Rovio’s Angry Birds empire continues to show cracks. The Finnish company, which has aspirations to become an entertainment company of Disney-esque scale, said on Thursday that it’s considering reducing its staff by as many as 130 people, or 16 percent of its workforce. “We have been building our team on assumptions of faster growth than have materialized,” Rovio said in a statement. Executives at the company declined to discuss the move in more detail.
It’s been clear for some time that the best days for Rovio’s original business—smartphone games—were probably behind it. The premier Angry Birds game peaked in 2012, and the company’s decision to use the same characters in new titles hasn’t produced any blockbusters. Neither of its two newer releases, the racing game Angry Birds Go! or a game aimed at girls called Angry Birds Stella, are among the 250 highest-grossing smartphone games in the U.S.
This has sometimes been cited as evidence that Rovio has not been able to adjust to the changing business of smartphone gaming. Angry Birds had success at a time when the predominant way to make money from games was to charge a small fee upfront. More recently, the industry has shifted to games that are free to download but charge for extra lives or other digital merchandise within the games themselves.
To diversify its sources of revenue, Rovio hatched a media and entertainment business based on the Angry Birds characters.

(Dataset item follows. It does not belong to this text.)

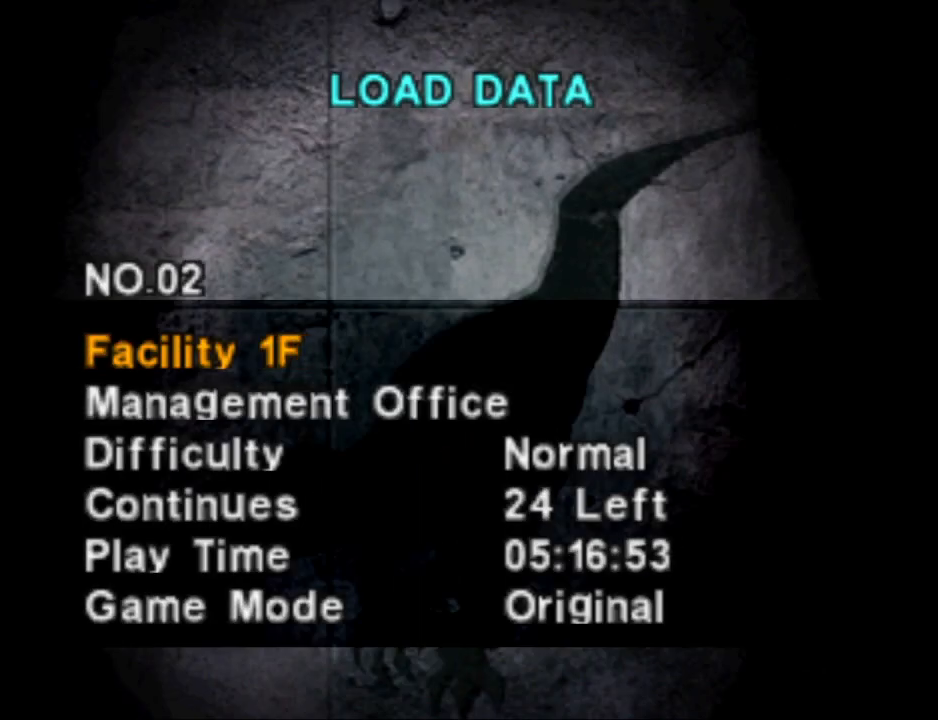
{"buttons": ["DPAD_DOWN"], "events": [[33, "DPAD_DOWN", "down"], [133, "DPAD_DOWN", "up"], [200, "DPAD_DOWN", "down"], [333, "DPAD_DOWN", "up"], [433, "DPAD_DOWN", "down"]]}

It’s been working on a movie, selling plush toys, and trying to bring in money from new games by coordinating their releases with new merchandise. The company has done better with this endeavor than it has with gaming as of late. Consumer products grew to almost half its revenue last year, while revenue from gaming actually fell from 2012 to 2013.
Rovio didn’t say whether the job cuts are coming from the consumer-products or the game-development side of the company. If the layoffs are an acknowledgment that it has overestimated the potential of its non-gaming business, that’s especially bad news.